Critique of Homeric Heroism

00:48:43
Speaker
That's right. Not to earn trophies, right? A trophy slave. Because he already has trophy slaves, but he kind of liked the looks of Perseus, right? There's another trophy slave he could add to his chain of trophy slave women. Oh my gosh. Yeah, exactly. Anger. Think of people who are good at controlling their anger. People who stay calm.
00:49:06
Speaker
Right? They're admirable. They're admirable. Absolutely. Fear and anger. Boy, those are the two, those are the two worst emotional states, right? Stoics really focus on those two. If you can get rid of fear of death, fear of loss, fear of humiliation, fear of pain, right?
00:49:29
Speaker
Fear of what? Whatever. Not having enough of whatever. X, Y, and Z. And anger. If you can live a life without fear and anger, good grief. Talk about happiness, right? What things would you worry about if you didn't fear anything and if you didn't get angry?
00:49:50
Speaker
Wow, that's a knowable goal. Just to get angry less often. Just to fear less often. Fear fewer things.
00:50:00
Speaker
Yeah, that's the life of a sage. That's the stoic life. And people do that. And again, it's not just physical courage, right? I mean, you have to have physical courage to be a first responder, a firefighter, a police officer, a soldier. You know, that requires literally putting your body on the line to help other people and protect other people.
00:50:23
Speaker
But, you know, we have the courage of people who are single parents with three kids working three jobs to make ends meet. That takes courage. That takes determination and tenacity, right?

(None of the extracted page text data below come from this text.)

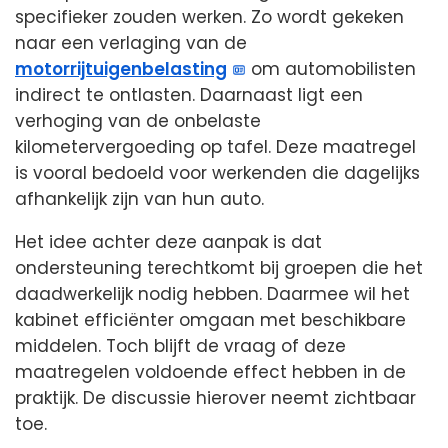
specifieker zouden werken. Zo wordt gekeken
naar een verlaging van de
motorrijtuigenbelasting
om automobilisten
indirect te ontlasten. Daarnaast ligt een
verhoging van de onbelaste
kilometervergoeding op tafel. Deze maatregel
is vooral bedoeld voor werkenden die dagelijks
afhankelijk zijn van hun auto.
Het idee achter deze aanpak is dat
ondersteuning terechtkomt bij groepen die het
daadwerkelijk nodig hebben. Daarmee wil het
kabinet efficiënter omgaan met beschikbare
middelen. Toch blijft de vraag of deze
maatregelen voldoende effect hebben in de
praktijk. De discussie hierover neemt zichtbaar
toe.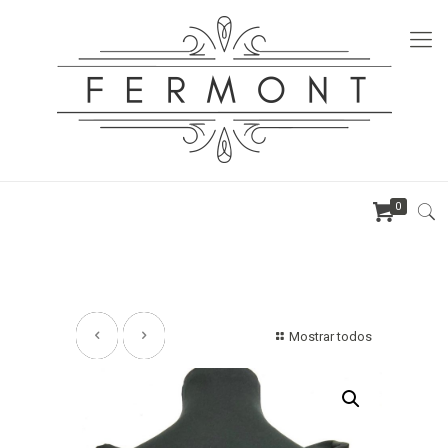
0
Mostrar todos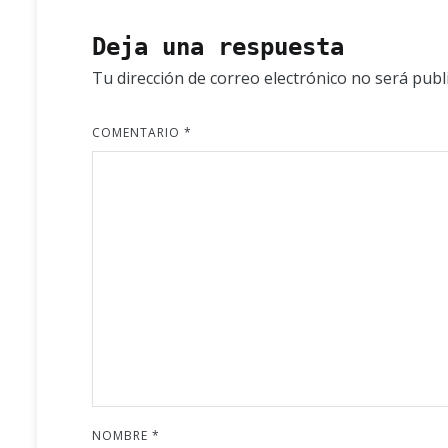
entradas
Deja una respuesta
Tu dirección de correo electrónico no será publ
COMENTARIO
*
NOMBRE
*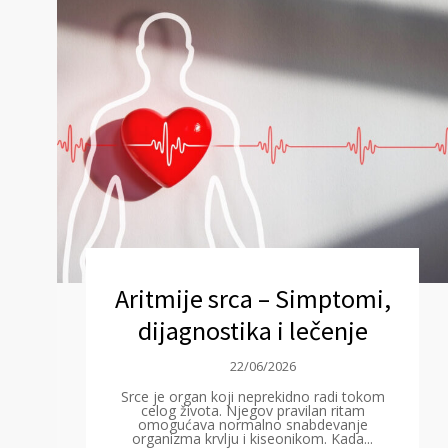
Aritmije srca – Simptomi,
dijagnostika i lečenje
22/06/2026
Srce je organ koji neprekidno radi tokom
celog života. Njegov pravilan ritam
omogućava normalno snabdevanje
organizma krvlju i kiseonikom. Kada...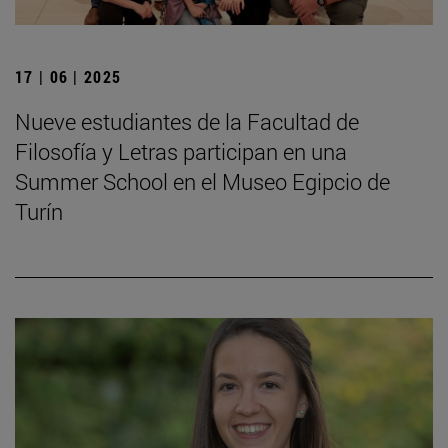
17 | 06 | 2025
Nueve estudiantes de la Facultad de
Filosofía y Letras participan en una
Summer School en el Museo Egipcio de
Turín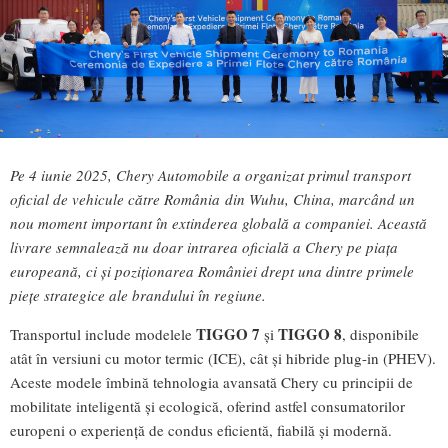
Pe 4 iunie 2025, Chery Automobile a organizat primul transport
oficial de vehicule către România
din Wuhu, China, marcând un
nou moment important în extinderea globală a companiei. Această
livrare semnalează nu doar intrarea oficială a Chery pe piața
europeană, ci și poziționarea României drept una dintre primele
piețe strategice ale brandului în regiune.
TIGGO 7
TIGGO 8
Transportul include modelele
și
, disponibile
atât în versiuni cu motor termic (ICE), cât și hibride plug-in (PHEV).
Aceste modele îmbină tehnologia avansată Chery cu principii de
mobilitate inteligentă și ecologică, oferind astfel consumatorilor
europeni o experiență de condus eficientă, fiabilă și modernă.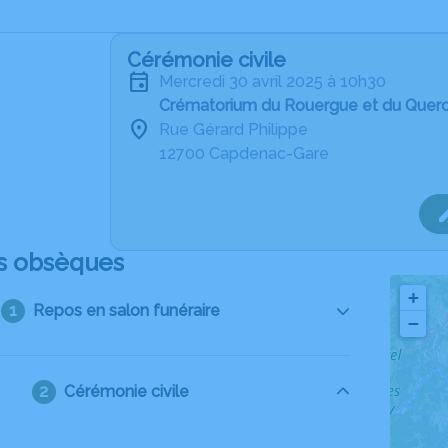
Cérémonie civile
mercredi 30 avril 2025 à 10h30
Crématorium du Rouergue et du Quer
Rue Gérard Philippe
12700 Capdenac-Gare
s obsèques
+
Repos en salon funéraire
−
Cérémonie civile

Courage of Ordinary Individuals

00:50:37
Speaker
To all by yourself make enough money to feed your three kids.
00:50:42
Speaker
And if you don't have a lucrative job, but you have to take on a second and a third job and you're working 60, 70, 80 hour weeks just to keep your kids safe and fed and clothed, good grief. That's courage. Talk about courage. Yeah. Or resisting oppression. People who are fighting injustice. That takes courage and determination.
00:51:06
Speaker
And in their ways of doing that, that don't involve physical danger, at least not Hollywood style physical danger. And those people, they don't know what stoicism is, they might not know what stoicism is, but they're going to be admirable to people who are striving for this stoic ideal.
00:51:26
Speaker
Absolutely. Well, we've covered a lot, so thanks very much for coming on. Terrific. It's good to chat with you again, as always. Thank you, Caleb. Enjoyed it very much. Thank you.